*Text segment:*
___

Can't mark.xfail a callable test param

Tom V
created an issue

Within a pytest.mark.parametrize decorator, marking xfail on a (non-lambda) callable like pytest.mark.xfail(func) doesn't work.

These first 3 examples contain marked xfails for the 2nd param, but still show as failed tests when run:

# xfail applied, but error still shown

def func1():
    return 1
def func2(): 
    return 2

@pytest.mark.parametrize('func_param',
    [func1, pytest.mark.xfail(func2)])
def test_xfail_param_func(func_param):
    assert func_param() == 1


class cls1: 
    val = 1
class cls2: 
    val = 2

@pytest.mark.parametrize('cls_param',
    [cls1, pytest.mark.xfail(cls2)])
def test_xfail_param_cls(cls_param):
    assert cls_param.val == 1


type_cls1 = type('cls1', (), {'val':1})
type_cls2 = type('cls2', (), {'val':2})
@pytest.mark.parametrize('type_cls_param',
    [type_cls1, pytest.mark.xfail(type_cls2)])

___

*Data segment:*
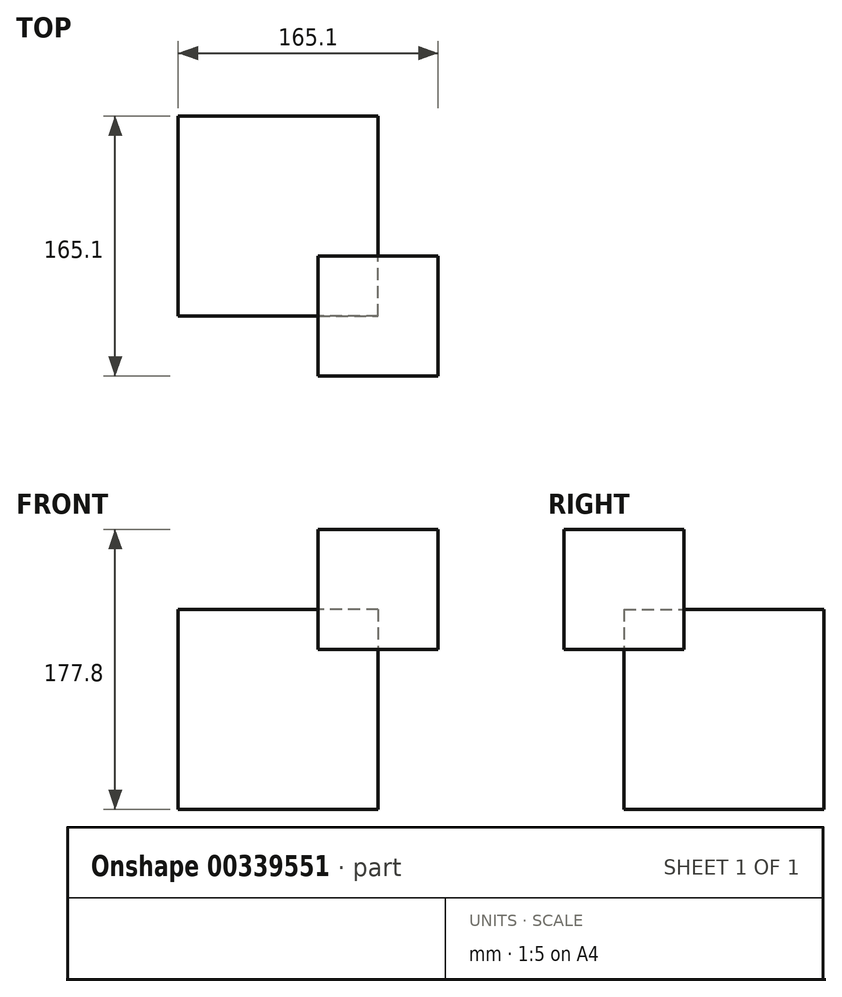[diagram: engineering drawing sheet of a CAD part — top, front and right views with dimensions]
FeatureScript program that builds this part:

___

*To be done:*
1 > From the text on the pytest xfail issue, retype the stretch from "These first 3" through "[func1, pytest.mark.xfail(func2)])".
2 > Answer these questions from the text on the pytest xfail issue:
(a) Inside which decorator does the issue say marking xfail on a callable fails?
(b) How many examples does the issue say contain marked xfails for the 2nd param?
(c) What value does the function func2 return?

*Answers to the exercise:*
1 >
These first 3 examples contain marked xfails for the 2nd param, but still show as failed tests when run:

# xfail applied, but error still shown

def func1():
    return 1
def func2(): 
    return 2

@pytest.mark.parametrize('func_param',
    [func1, pytest.mark.xfail(func2)])

2 >
(a) pytest.mark.parametrize
(b) 3
(c) 2